• Action item: Repeat the source text of every entry below word for word, omitting the pictures.

BEGIN Data supplied

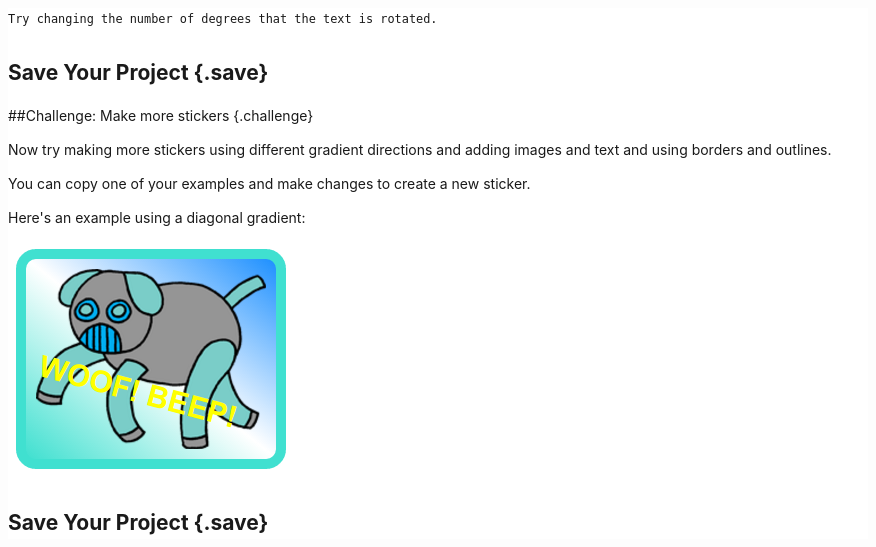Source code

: 	Try changing the number of degrees that the text is rotated. 


## Save Your Project {.save}

##Challenge: Make more stickers {.challenge}

Now try making more stickers using different gradient directions and adding images and text and using borders and outlines. 

You can copy one of your examples and make changes to create a new sticker. 

Here's an example using a diagonal gradient:

![screenshot](images/stickers-dog-robot.png)

## Save Your Project {.save}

END Data supplied

• Reply to the exercise:
Source code

: 	Try changing the number of degrees that the text is rotated. 


## Save Your Project {.save}

##Challenge: Make more stickers {.challenge}

Now try making more stickers using different gradient directions and adding images and text and using borders and outlines. 

You can copy one of your examples and make changes to create a new sticker. 

Here's an example using a diagonal gradient:

![screenshot](images/stickers-dog-robot.png)

## Save Your Project {.save}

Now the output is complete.